Segment Open

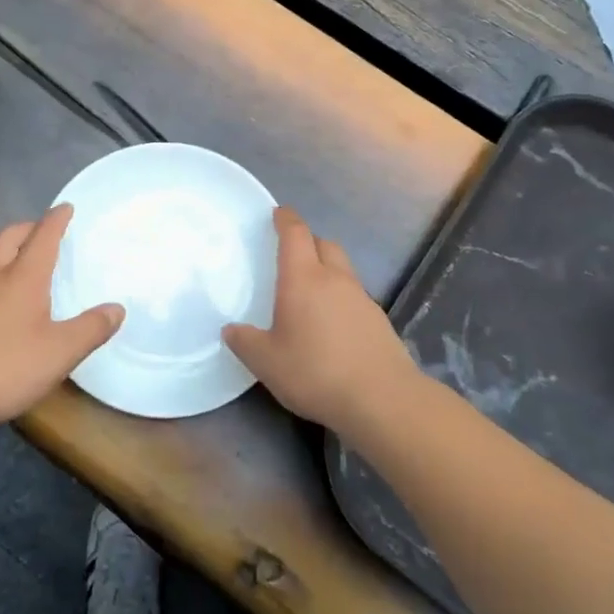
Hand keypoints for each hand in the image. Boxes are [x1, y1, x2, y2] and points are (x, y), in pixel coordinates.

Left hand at [0, 205, 123, 432]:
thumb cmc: (4, 367)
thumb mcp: (59, 353)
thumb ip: (91, 329)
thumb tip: (117, 308)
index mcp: (22, 277)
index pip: (42, 236)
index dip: (56, 219)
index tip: (66, 207)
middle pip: (9, 237)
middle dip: (29, 227)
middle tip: (45, 231)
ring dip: (11, 249)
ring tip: (28, 262)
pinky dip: (0, 275)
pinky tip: (6, 301)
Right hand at [224, 207, 419, 437]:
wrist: (382, 399)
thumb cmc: (316, 372)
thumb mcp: (267, 362)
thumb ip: (245, 342)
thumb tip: (231, 329)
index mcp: (304, 278)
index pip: (296, 234)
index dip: (286, 219)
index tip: (278, 213)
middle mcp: (335, 279)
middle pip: (324, 244)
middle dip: (308, 242)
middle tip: (292, 254)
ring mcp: (361, 298)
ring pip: (343, 269)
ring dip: (327, 269)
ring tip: (310, 292)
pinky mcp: (379, 320)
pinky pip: (354, 295)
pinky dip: (341, 297)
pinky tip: (332, 324)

Segment Closed

* EXERCISE DIRECTIONS *
Everything from the opening line of the data through the line with "index mcp: (22, 277)" should be repeated exactly; leave the pictures out.

* SOLUTION TO THE EXERCISE *
Hand keypoints for each hand in the image. Boxes are [x1, y1, x2, y2] and points are (x, y), in pixel coordinates.

Left hand at [0, 205, 123, 432]:
thumb cmc: (4, 367)
thumb mcp: (59, 353)
thumb ip: (91, 329)
thumb tip: (117, 308)
index mcp: (22, 277)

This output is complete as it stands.